::: Document passage
Background and Aims The benefits of peripheral nerve catheters are well documented . They include superior analgesia, patient satisfaction and functional recovery, as well as reduction of joint inflammation and chronic pain development. Although the acute pain service has been suggested as being able to manage catheters on the ward , we aimed to investigate their postoperative management at our hospital.
Methods After catheter insertion in March 2022, the anaesthetist completed a short online survey (http://blox.tube). The surgical procedure, site and postoperative care instructions were recorded. We also surveyed the ward staff to assess their confidence in managing nerve catheters and methods to improve this.
::::::
::: Information shown
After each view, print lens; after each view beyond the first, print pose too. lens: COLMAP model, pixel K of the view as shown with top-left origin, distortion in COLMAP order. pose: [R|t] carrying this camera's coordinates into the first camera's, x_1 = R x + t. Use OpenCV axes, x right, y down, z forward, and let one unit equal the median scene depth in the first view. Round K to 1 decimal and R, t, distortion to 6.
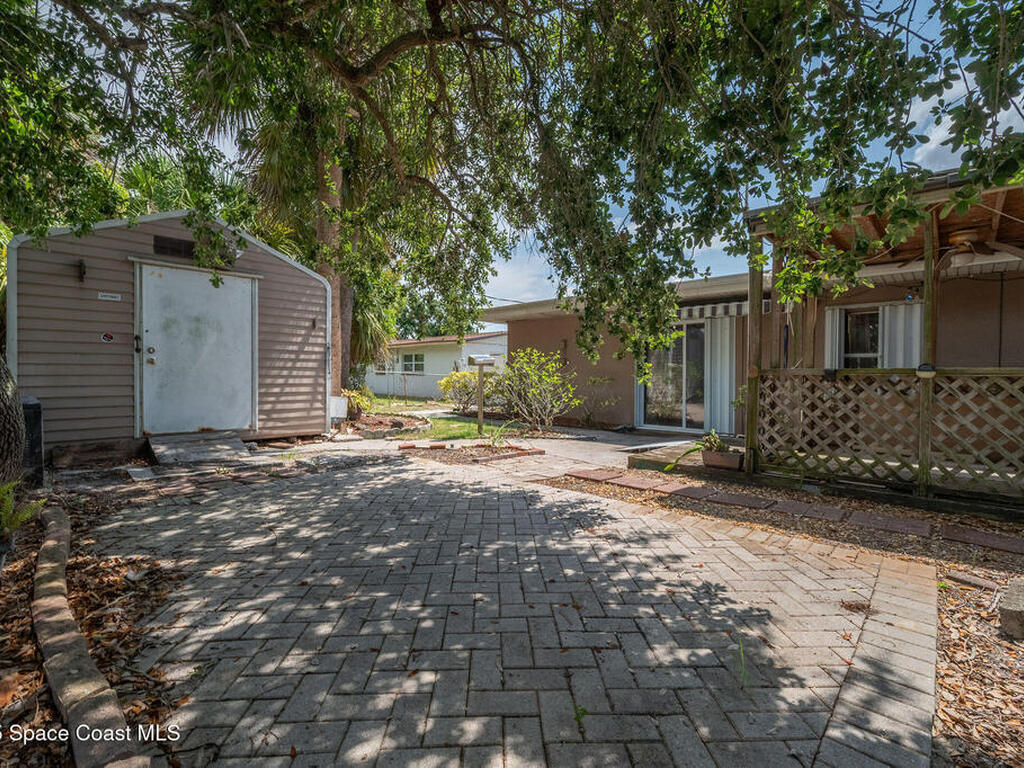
lens RADIAL K [[454.7, 0, 519.4], [0, 454.7, 382.0], [0, 0, 1]] dist [0.001084, -0.000060]
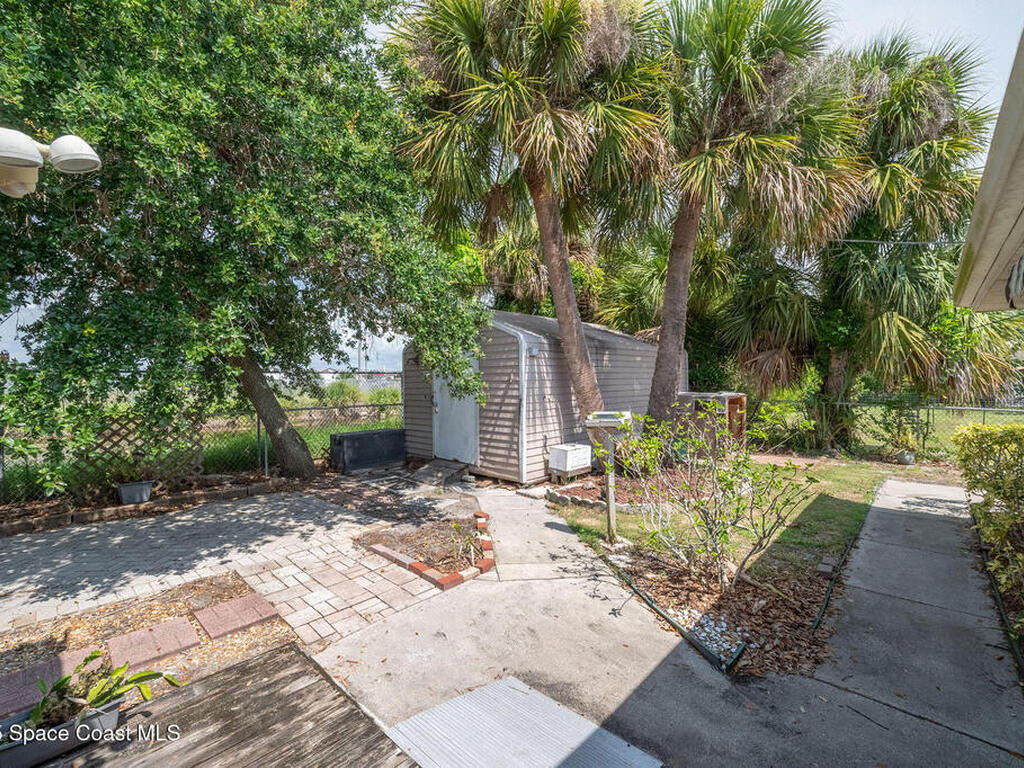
lens RADIAL K [[454.7, 0, 512.1], [0, 454.7, 382.0], [0, 0, 1]] dist [0.001084, -0.000060]
pose [[0.014691, -0.006252, -0.999873, 1.025172], [-0.007120, 0.999954, -0.006357, -0.183201], [0.999867, 0.007212, 0.014646, 1.639097]]
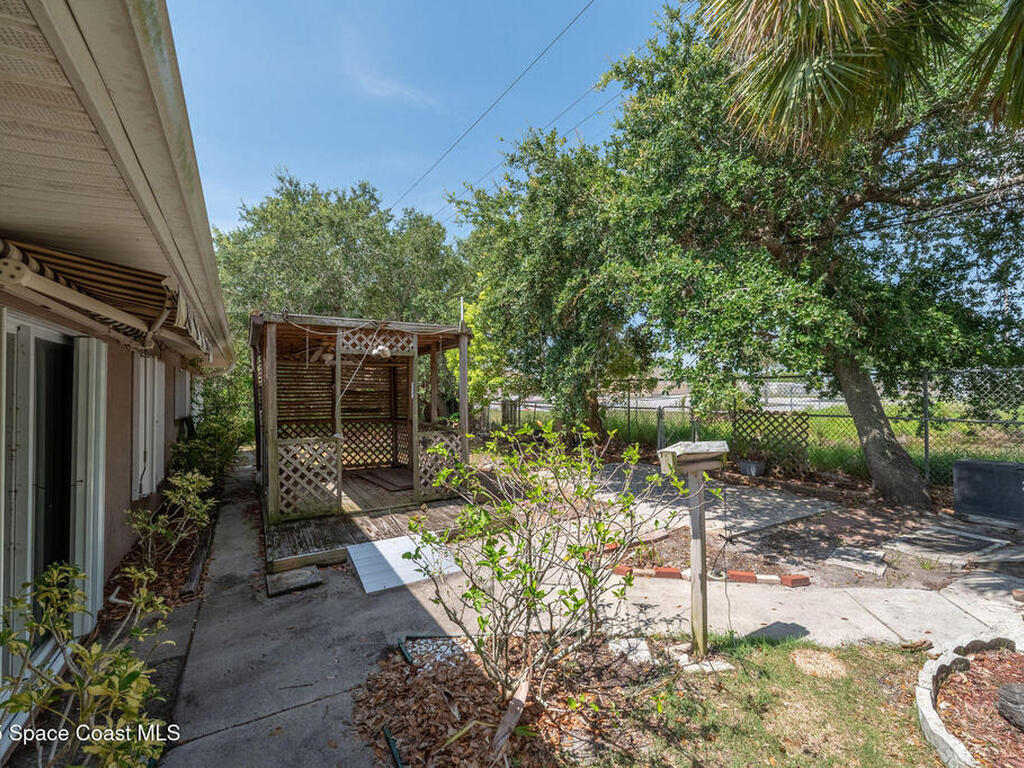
lens RADIAL K [[454.7, 0, 509.3], [0, 454.7, 384.6], [0, 0, 1]] dist [0.001084, -0.000060]
pose [[-0.961416, 0.005947, 0.275033, -0.022006], [0.008108, 0.999945, 0.006720, -0.210445], [-0.274978, 0.008691, -0.961411, 2.643107]]
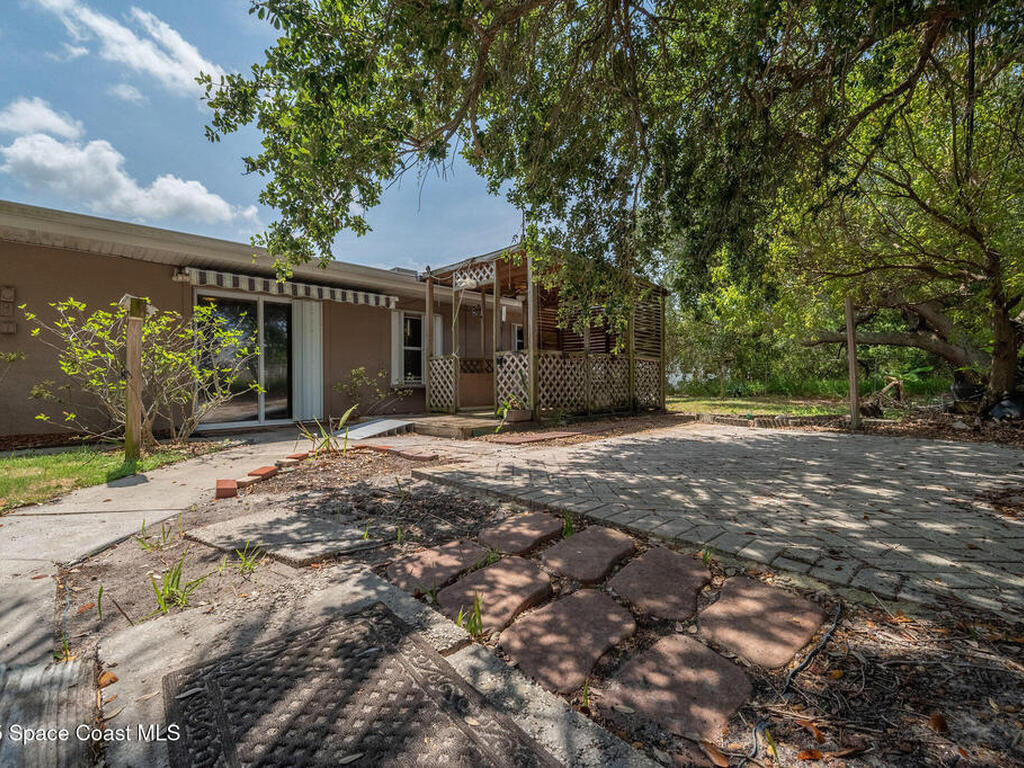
lens RADIAL K [[454.7, 0, 513.5], [0, 454.7, 381.5], [0, 0, 1]] dist [0.001084, -0.000060]
pose [[0.023154, -0.006987, 0.999707, -1.000903], [0.026576, 0.999626, 0.006371, 0.066326], [-0.999379, 0.026421, 0.023331, 1.101205]]
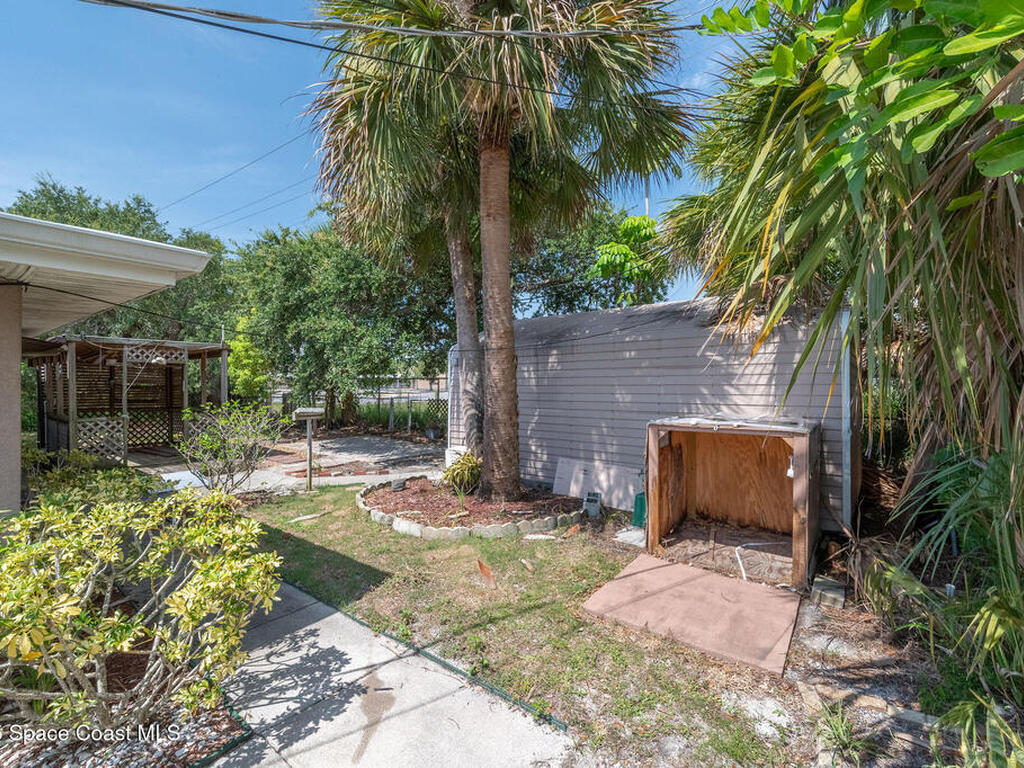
lens RADIAL K [[454.7, 0, 502.6], [0, 454.7, 383.5], [0, 0, 1]] dist [0.001084, -0.000060]
pose [[-0.994981, -0.003436, -0.100004, -0.700358], [-0.005350, 0.999808, 0.018877, -0.251020], [0.099920, 0.019317, -0.994808, 3.776530]]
::::::
Exercise instructions:
a) For the nerve catheter abstract, say whether each statement agrees with it: (i) The catheters covered by the survey were inserted in March 2022. (ii) The surgeon completed the online survey after catheter insertion. (iii) Ward staff were surveyed about their confidence in managing nerve catheters. Answer yes or no for each, quoting the words of the text that decide it.
b) Proceed with the nerve catheter abstract, starting after its final sentence.

Task-by-task results:
a)
(i) Yes: "After catheter insertion in March 2022"
(ii) No: "the anaesthetist completed a short online survey"
(iii) Yes: "We also surveyed the ward staff to assess their confidence in managing nerve catheters"

b)
Results We received 27 responses. 48.2% catheters were inserted for total knee replacements, 25.9% for lower limb amputations and 22.2% for shoulder procedures. 62.1% were femoral, 13.8% were sciatic and 20.7% were interscalene nerve catheters. In 81.5% of cases, there was only a prescription. In 11.1% there was an accompanying note scheduling catheter removal for the following day at 6am and in 7.4% there was an instruction on the anaesthetic chart to remove in 24–48 hours. 18 ward nurses, doctors and physiotherapists were surveyed. They had a median confidence of 55% [IQR 22.5–80%] in managing nerve catheters and 88.9% felt a care protocol would be useful.
Conclusions There is widespread inconsistency in managing peripheral nerve catheters on the wards with a lack of communication between the anaesthetic and ward teams in most cases. A peripheral nerve catheter care protocol and record with clear instructions regarding management and escalation pathways is required.